The process by which Trump arrived at his decision was also deeply flawed. He reversed a long-standing policy within a matter of days, leaving his own administration scrambling to contain the fallout.
The process by which Trump arrived at his decision was also deeply flawed. He reversed a long-standing policy within a matter of days, leaving his own administration scrambling to contain the fallout. The decision blindsided allied nations with troops in Syria as well as local partners who continue to suffer heavy casualties while fighting the Islamic State. Trump’s secretary of state, secretary of defense, and national security adviser all opposed the withdrawal. While a commander-in-chief has the right to overrule his advisers, Trump ignored the serious concerns they raised.
In addition to damaging the campaign against the Islamic State, the withdrawal from Syria undermines the president’s own strategy “to counter the [Iranian] regime’s destabilizing activity and support for terrorist proxies in the region.”5 The Assad regime plays a central role in what Iran calls its “axis of resistance.” For decades, Tehran has relied on Damascus as a conduit to pass funding and weapons to Hezbollah, enabling it to dominate Lebanon and prepare for a devastating war with Israel. In addition to protecting Assad, Iran is also building up its offensive capabilities in Syria so it can attack Israel directly.
At present, Iran relies mainly on air transport to bring men and materiel into Syria, but has begun to build a “land bridge,” or ground corridor, through which it could project power from western Iran to the Mediterranean. Effective U.S. control of northeast Syria blocks one potential route for the land bridge. The U.S. and its local partners also have a base further south at al-Tanf, along the Syrian-Iraqi border, which prevents Iran from establishing control of the main highway from Baghdad to Damascus. A withdrawal opens these routes to Iran and its allies.
A retreat from Syria would also provide substantial benefits to the Turkish president, an avowed Islamist with a record of human rights abuses. Erdogan has already disrupted the campaign against the Islamic State multiple times by launching military operations against the Syrian Kurds, and has threatened another offensive. Trump argues that the U.S. can trust Erdogan to prosecute the war against the Islamic State in Syria, yet it is doubtful whether the Turkish president has either the will or the ability.
The withdrawal from Syria also benefits Russia, which flagrantly violated the ceasefire to which Trump and Putin personally agreed last year. Russia has a strong interest in supporting Assad’s effort to reassert control over northeast Syria, where more than 90 percent of Syria’s oil is located, as well its most productive agricultural land. The more self-reliant Assad becomes, the less Russia must invest in supporting him. The same is true of Assad and Iran.

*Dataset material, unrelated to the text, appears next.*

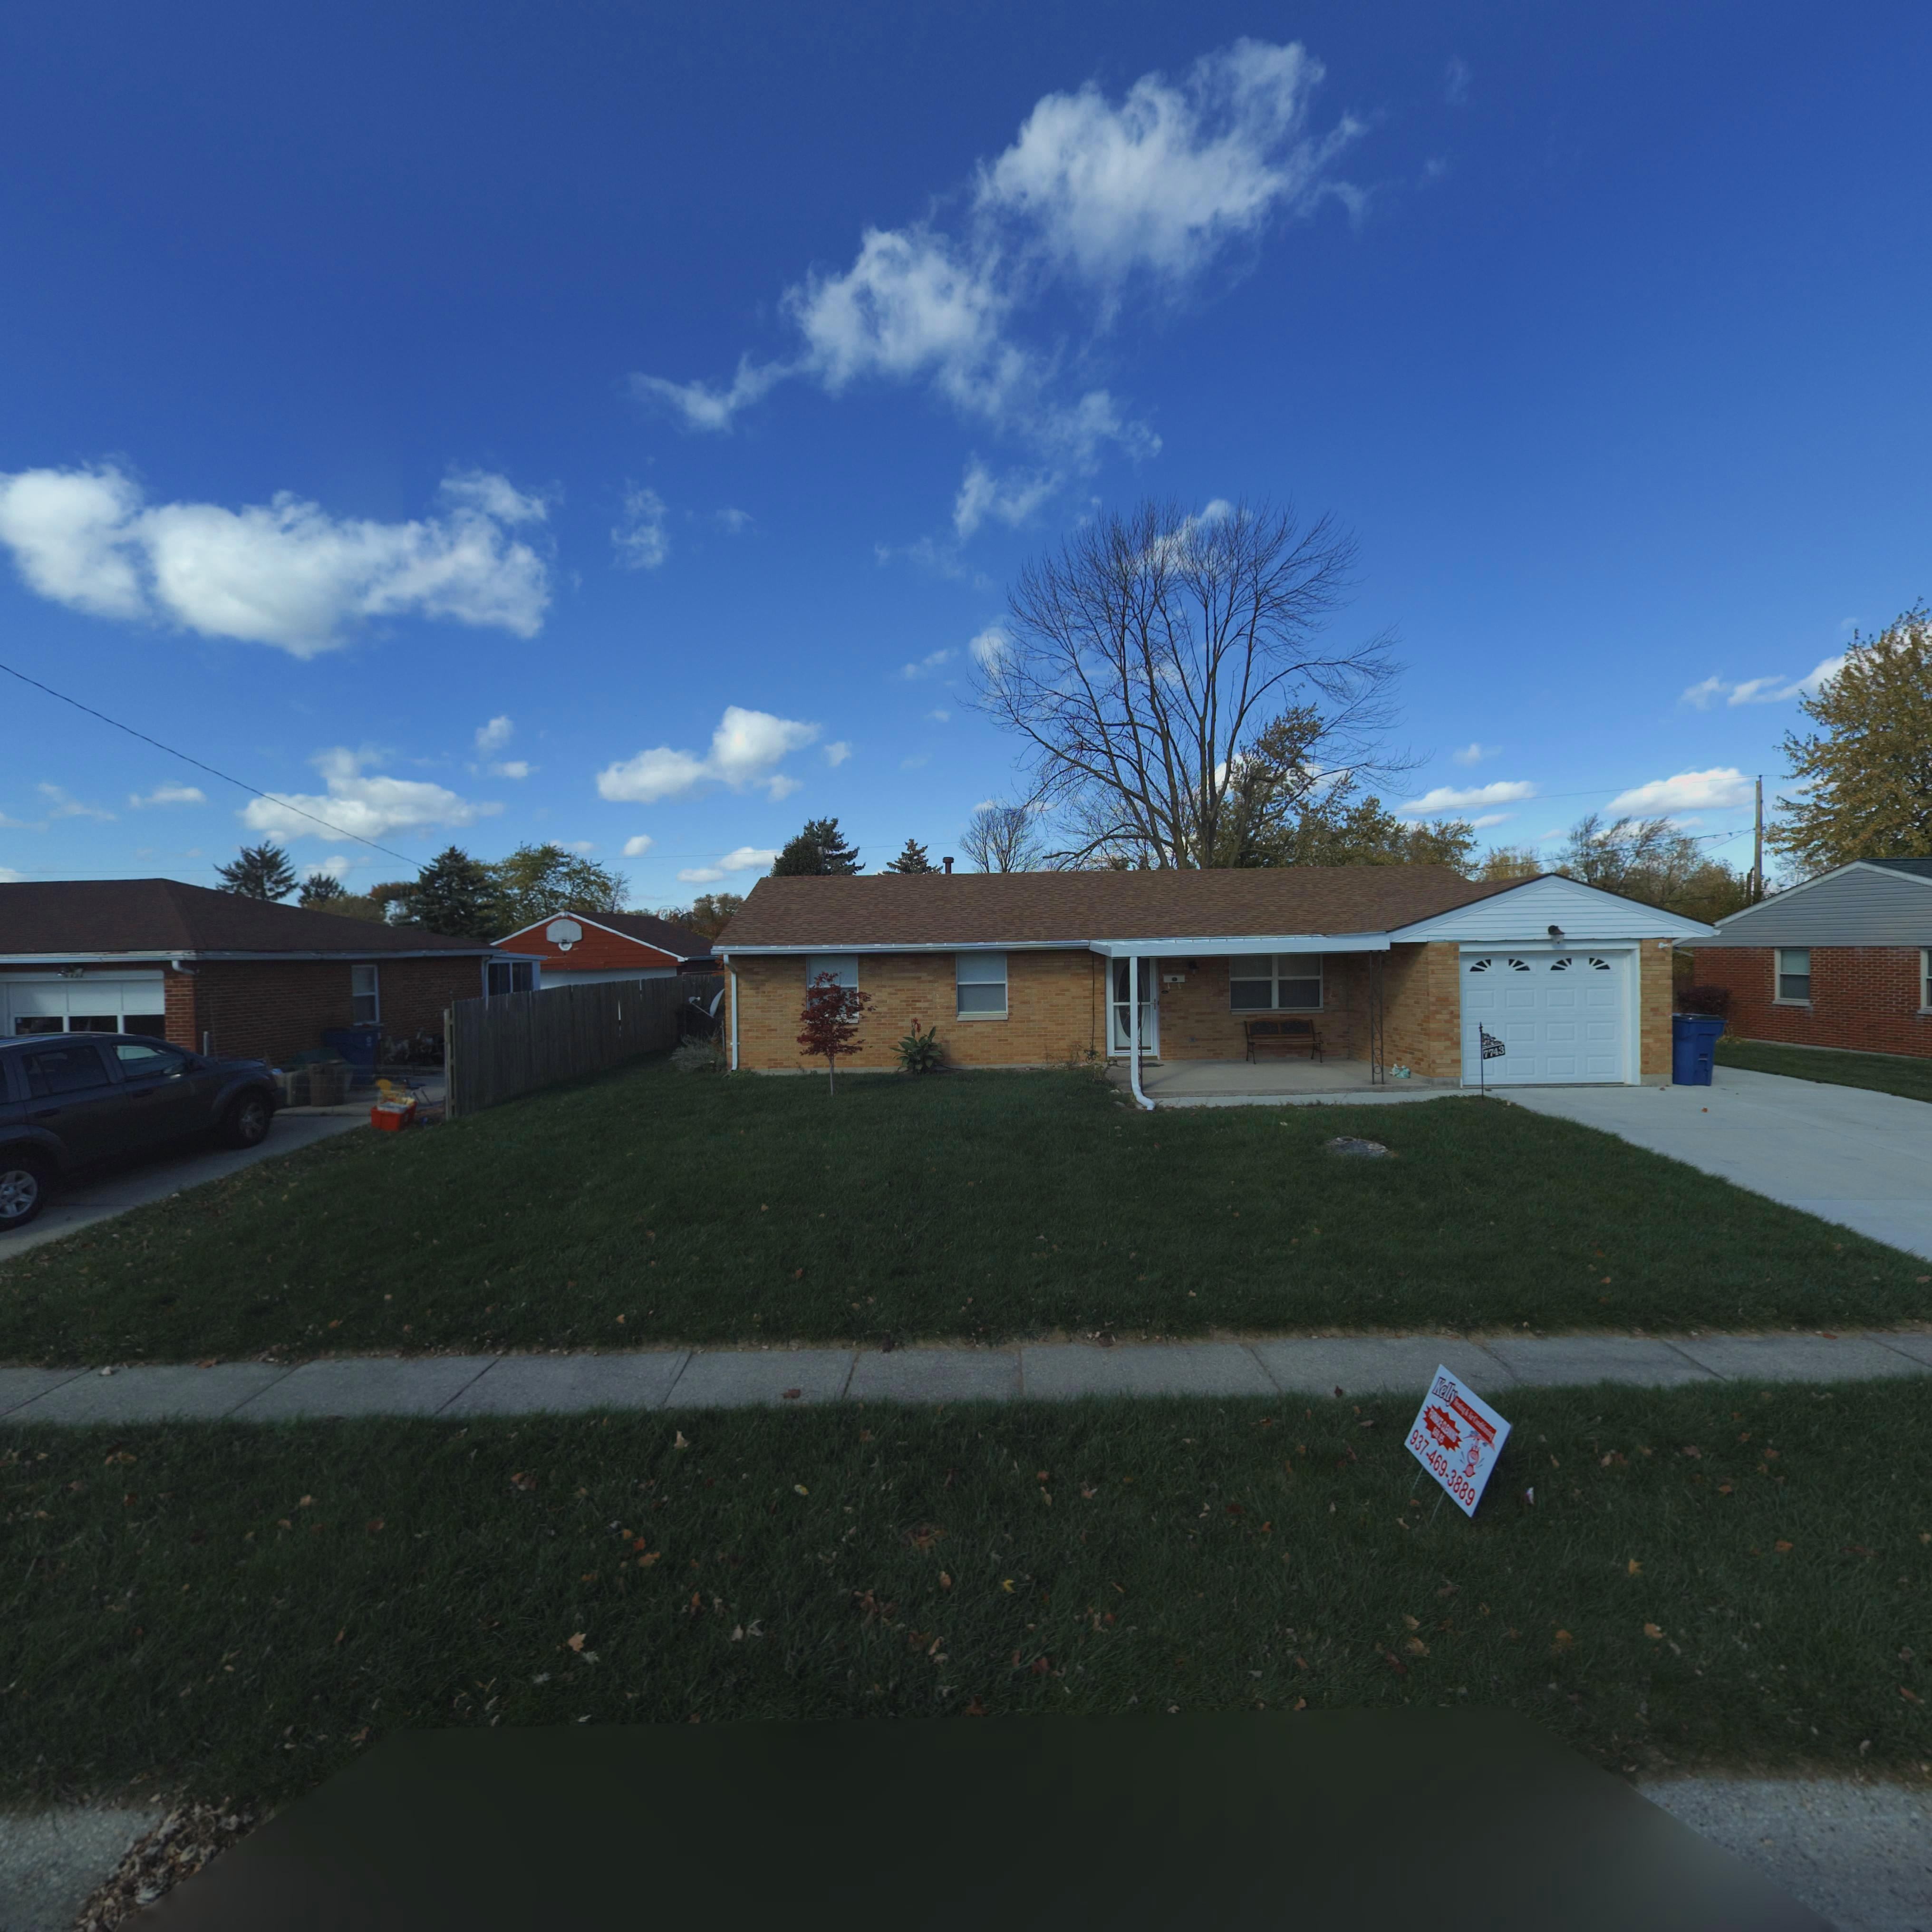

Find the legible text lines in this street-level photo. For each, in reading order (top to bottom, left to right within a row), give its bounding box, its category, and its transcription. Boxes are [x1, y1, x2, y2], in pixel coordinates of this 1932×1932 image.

[1483, 1045, 1505, 1059] StreetNumber: 7743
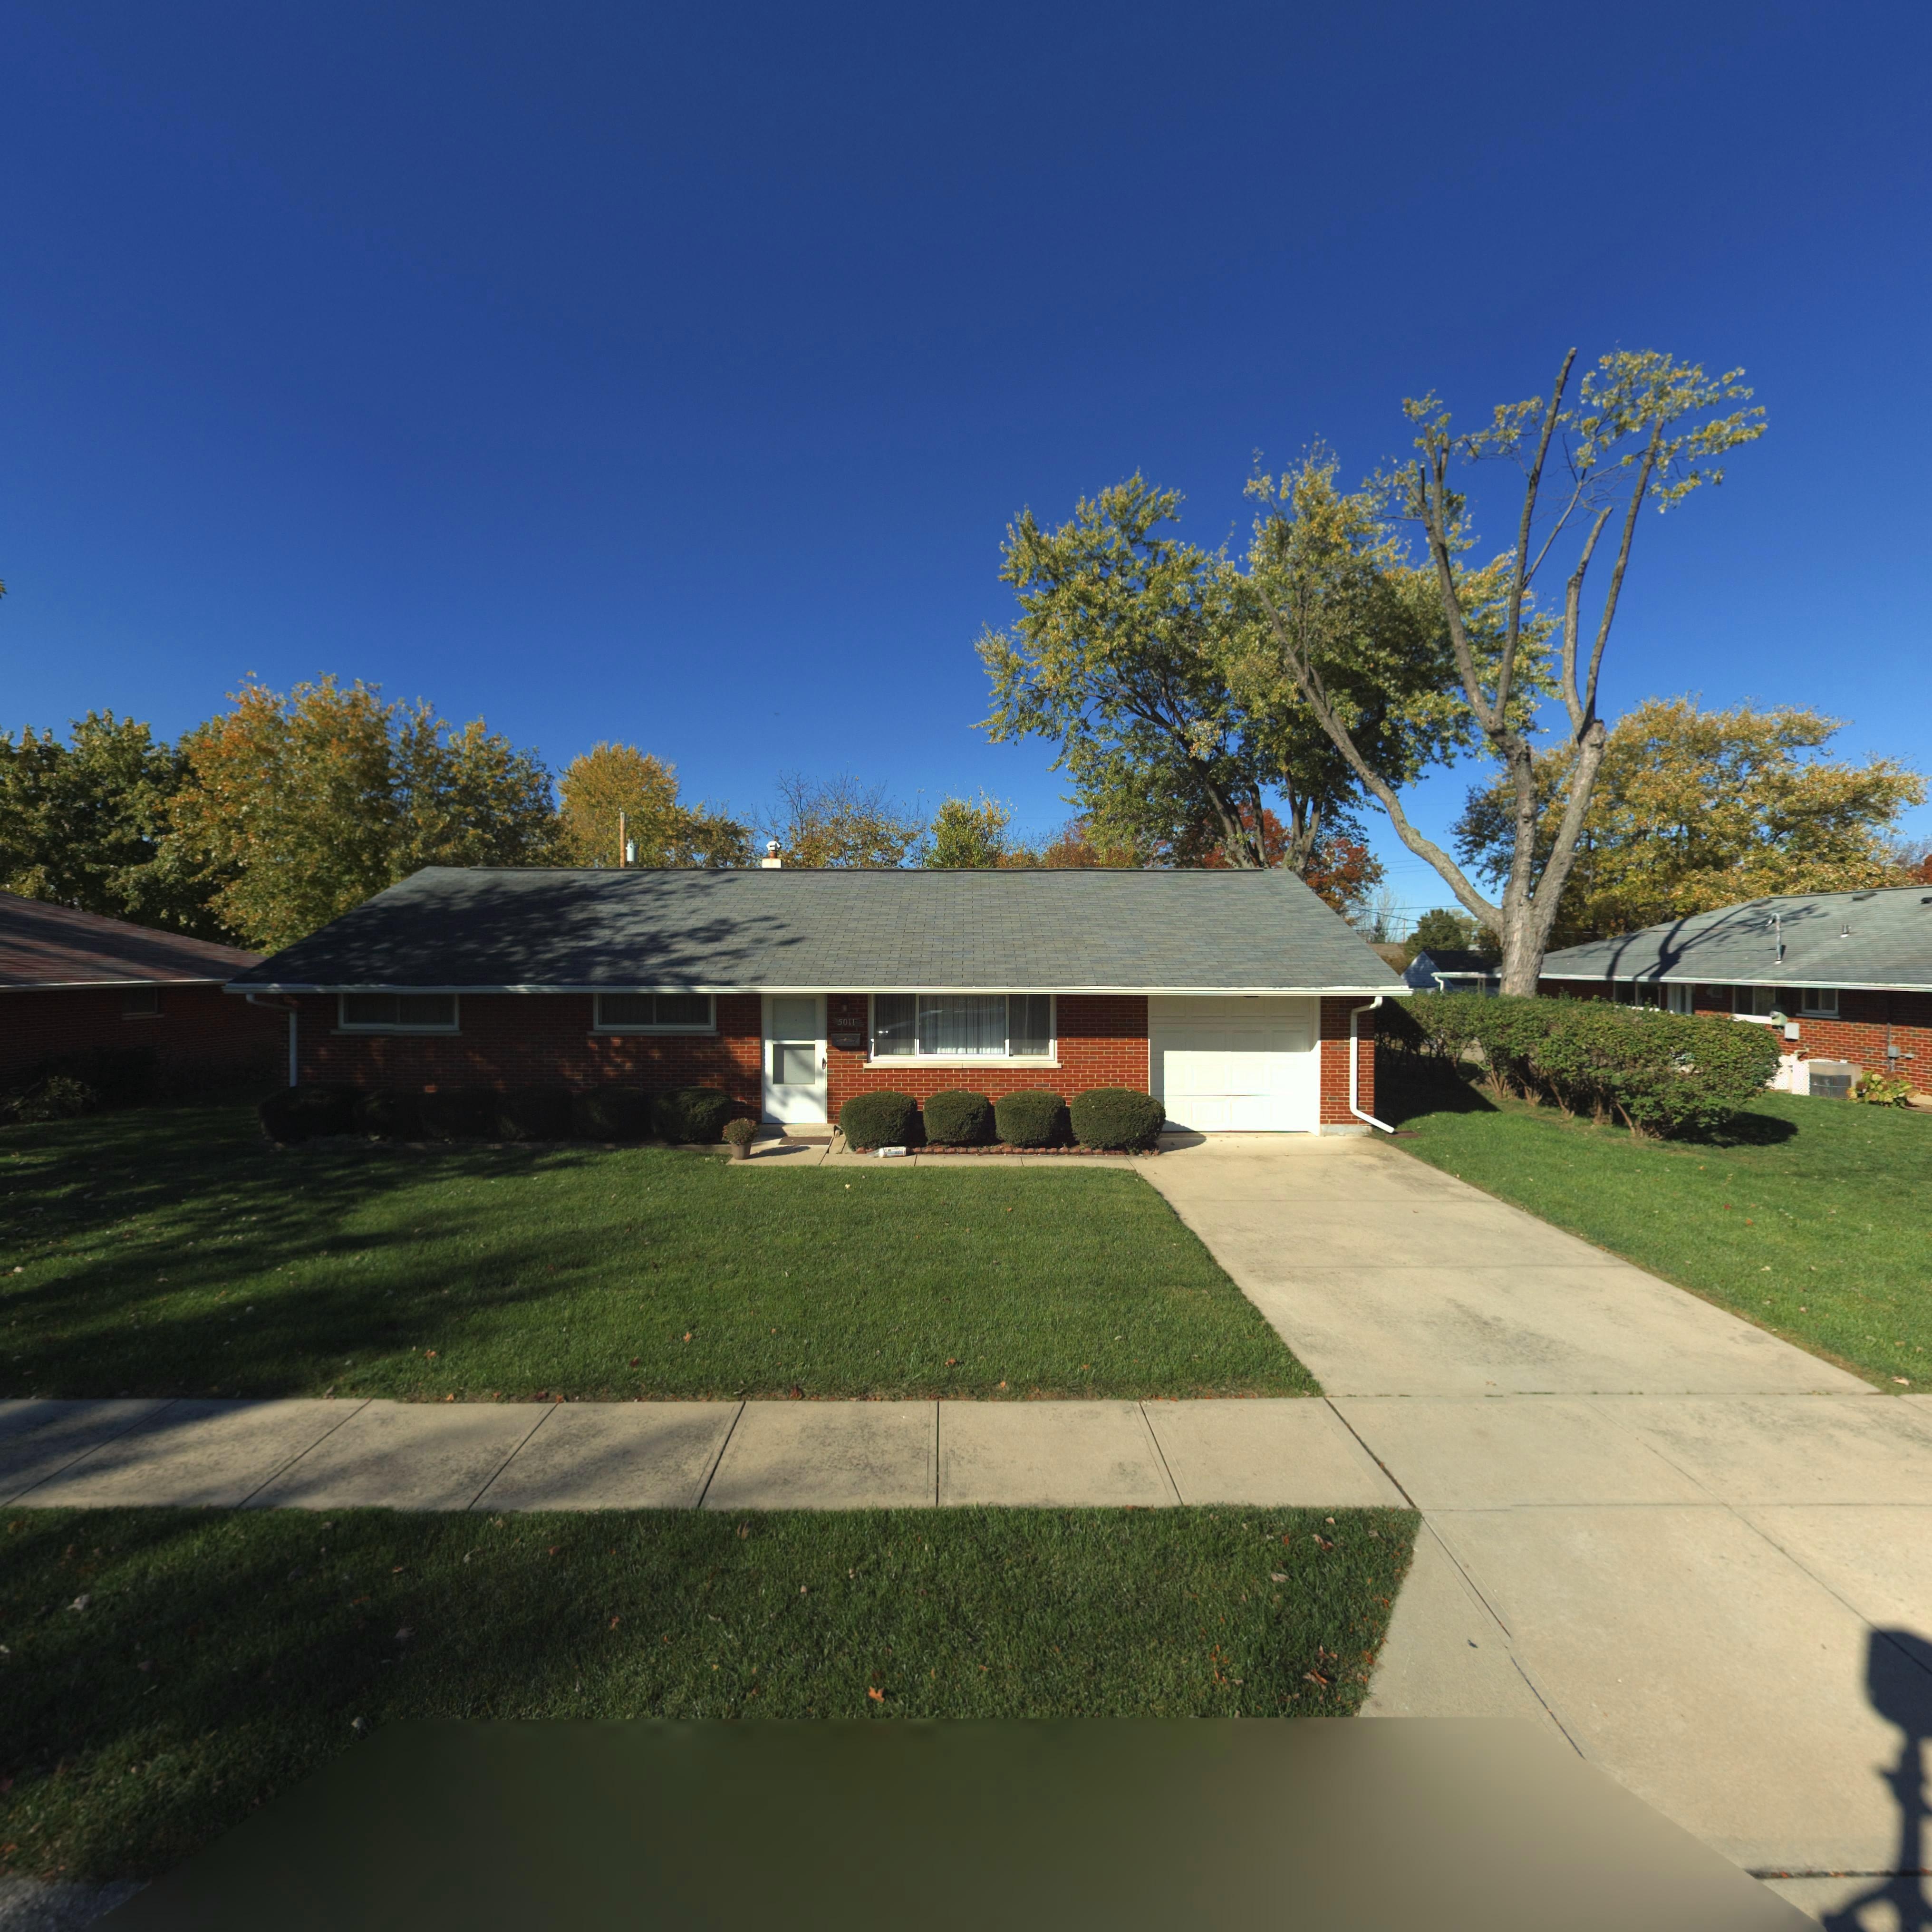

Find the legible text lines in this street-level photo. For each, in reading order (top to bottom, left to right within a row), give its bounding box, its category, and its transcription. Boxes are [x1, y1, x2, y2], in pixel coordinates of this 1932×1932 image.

Trump has often criticized his predecessor for a reckless and premature withdrawal from Iraq in 2011 that contributed directly to the rise of the Islamic State. He is now on the precipice of repeating that error in Syria. Trump initially announced the immediate departure of all U.S. forces, but administration officials soon extended the timeline, until Trump himself said that there is no date certain for the U.S. departure. Nonetheless, Trump insists his original decision has not changed. What this means in practice remains uncertain.
President Trump was right when he said in 2017, “Conditions on the ground — not arbitrary timetables” should be the basis for any withdrawal. “America’s enemies must never know our plans or believe they can wait us out,” he added.6 Any withdrawal now should also be conditions-based.